I am so sorry. Nobody expects things to turn out this way when we promise for better or worse, in sickness and in health to one another.
Time is of the essence I guess, so you're going to have to decide how much emotional agony you're willing to put into this long term, versus putting energy into setting up your care arrangements and enjoying the good days now. Don't let this fool rob you of your good days. Go to court, get it over with, and move on. You do not have time for anybody who wants to jerk you around.

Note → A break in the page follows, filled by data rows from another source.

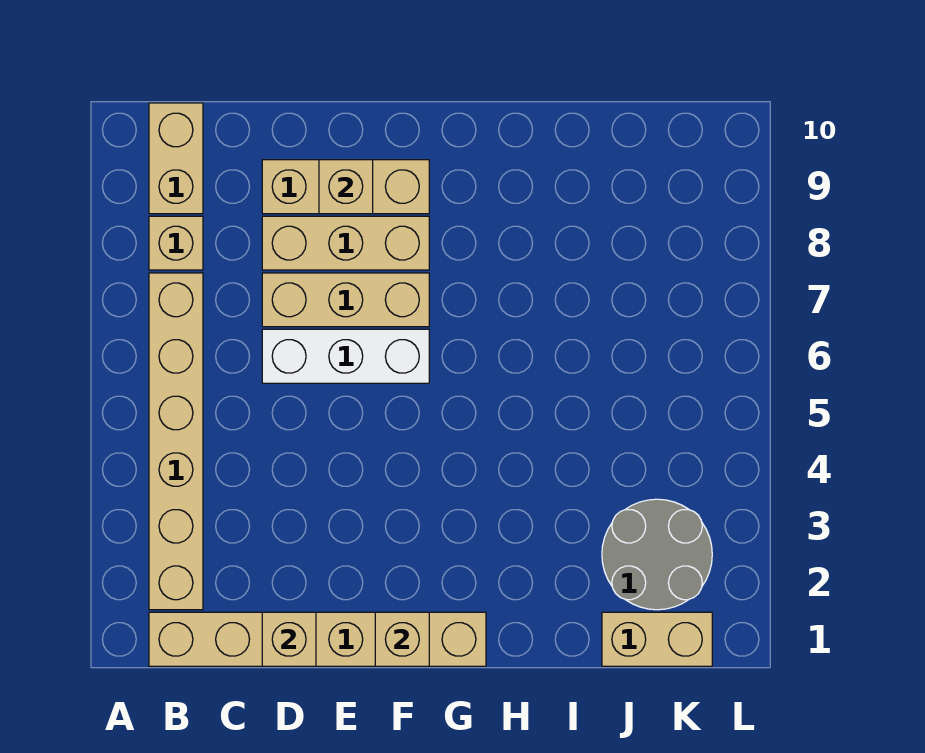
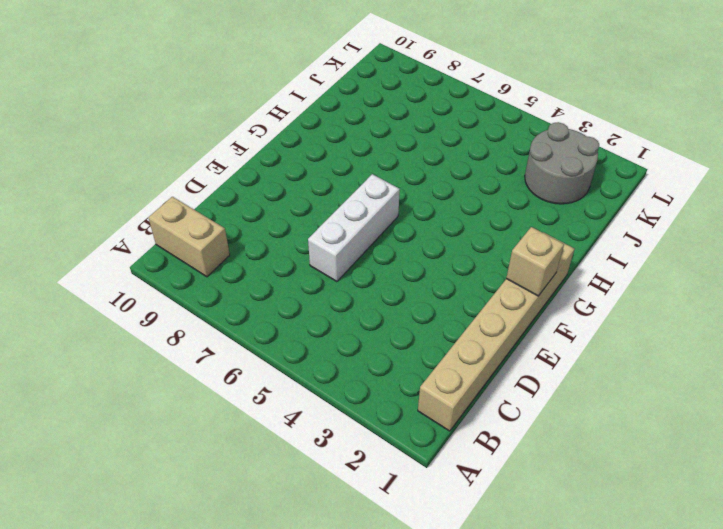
none -> tan brick B2:B7 level 1
none -> tan brick B8 level 1
none -> tan brick D7:F7 level 1

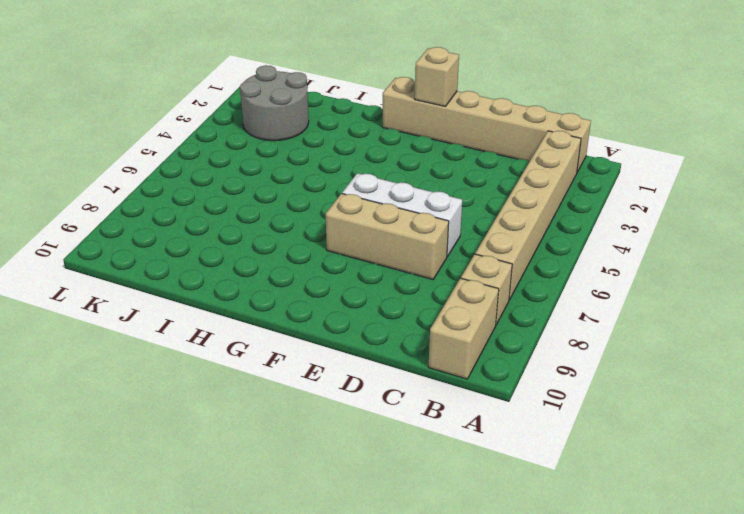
none -> tan brick D8:F8 level 1
none -> tan brick D9:F9 level 1
none -> tan brick J1:K1 level 1

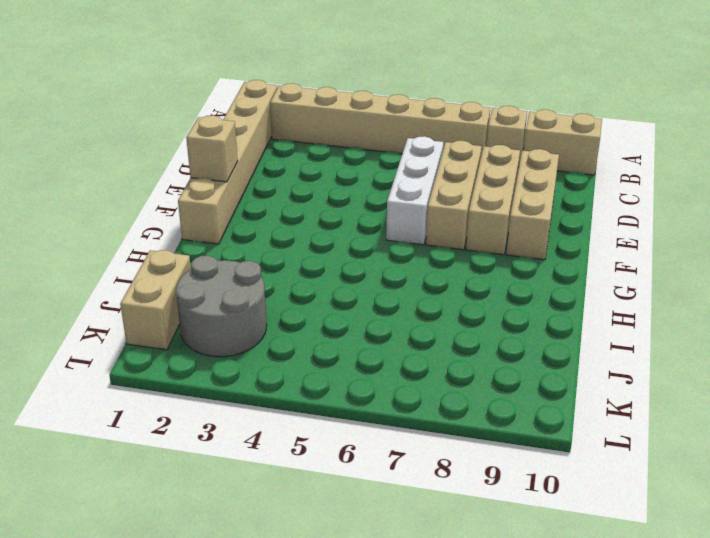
none -> tan brick D1 level 2
none -> tan brick E9 level 2

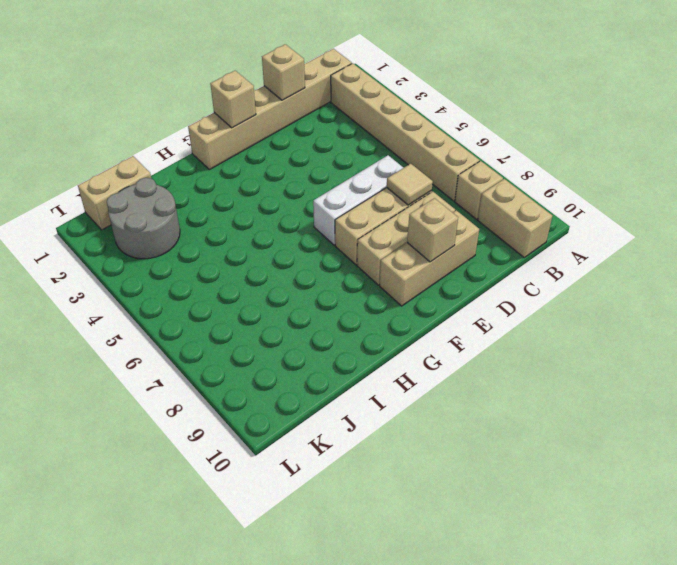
tan tile D7 level 2 -> none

Please come back and keep us posted.
My sig other did that with me a few years ago when I had cancer... he was actually very angry at me, like I developed this illness just to annoy him. Turn out years later I realized he was afraid of losing me because he had lost his late wife to cancer, lost both his parents to cancer, and a sister when she was 24 to cancer. Was it fair how he was reacting to me, h*ll no, he knew he was in the wrong and has apologized... but I need ten thousands more apologies :P
Meanwhile, see a lawyer who specializes in Elder Law (even if you are not yet in that age bracket) and preferably one in a law firm that also have Family Law specialist.
I am so sorry about your diagnosis. I sincerely hope you have good support elsewhere in your life. You sound very proactive and practical in your approach. I wish you all the best.